The rise in residential construction continues a trend that began last year. Spending for single-family homes rose 1.6 percent while multi-family construction rose 0.3 percent in March, according to figures released this month by the U.S. Commerce Department.

Also, home improvement projects are expected to drive demand for supplies, Harvard University’s Joint Center for Housing Studies predicted in a report last month.

“Existing home sales were up almost 9 percent last year, and house prices are increasing in most markets across the country,” said Eric S. Belsky, the center’s managing director. “This has increased the home equity levels for most homeowners, encouraging them to reinvest in their homes.”

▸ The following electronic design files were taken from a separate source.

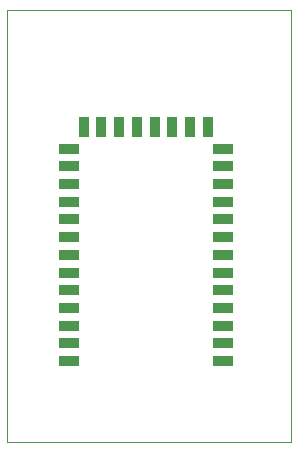
<source format=gtp>
G75*
G70*
%OFA0B0*%
%FSLAX24Y24*%
%IPPOS*%
%LPD*%
%AMOC8*
5,1,8,0,0,1.08239X$1,22.5*
%
%ADD10C,0.0000*%
%ADD11R,0.0660X0.0320*%
%ADD12R,0.0320X0.0660*%
D10*
X000380Y000225D02*
X000380Y014621D01*
X009829Y014621D01*
X009829Y000225D01*
X000380Y000225D01*
D11*
X002450Y002924D03*
X002450Y003515D03*
X002450Y004105D03*
X002450Y004696D03*
X002450Y005286D03*
X002450Y005877D03*
X002450Y006468D03*
X002450Y007058D03*
X002450Y007649D03*
X002450Y008239D03*
X002450Y008830D03*
X002450Y009420D03*
X002450Y010011D03*
X007569Y010011D03*
X007569Y009420D03*
X007569Y008830D03*
X007569Y008239D03*
X007569Y007649D03*
X007569Y007058D03*
X007569Y006468D03*
X007569Y005877D03*
X007569Y005286D03*
X007569Y004696D03*
X007569Y004105D03*
X007569Y003515D03*
X007569Y002924D03*
D12*
X007069Y010716D03*
X006478Y010716D03*
X005887Y010716D03*
X005297Y010716D03*
X004706Y010716D03*
X004116Y010716D03*
X003525Y010716D03*
X002935Y010716D03*
M02*

</source>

Home Depot, the nation’s largest home improvement retailer, has been witnessing stronger sales in recent months due in part to improving home sales as well as demand for repair supplies from Hurricane Sandy. The company reported $18.2 billion in revenue for the fourth quarter of fiscal year 2012, up 13.9 percent from the same period a year ago.

Goldfarb said sales for also are growing, and that the site competes only minimally with big-box stores such as Lowe’s and Home Depot, saying the home improvement giants are more geared toward “this multibillion dollar brick-and-mortar investment, and they want you in there.”

“They want there in the store to buy the bug spray, and they want you to buy lights and appliances because that’s where they make their money,” he said. “We sell what is in like three aisles in a Home Depot, it’s the lumber and all that stuff. That’s what we are going after.”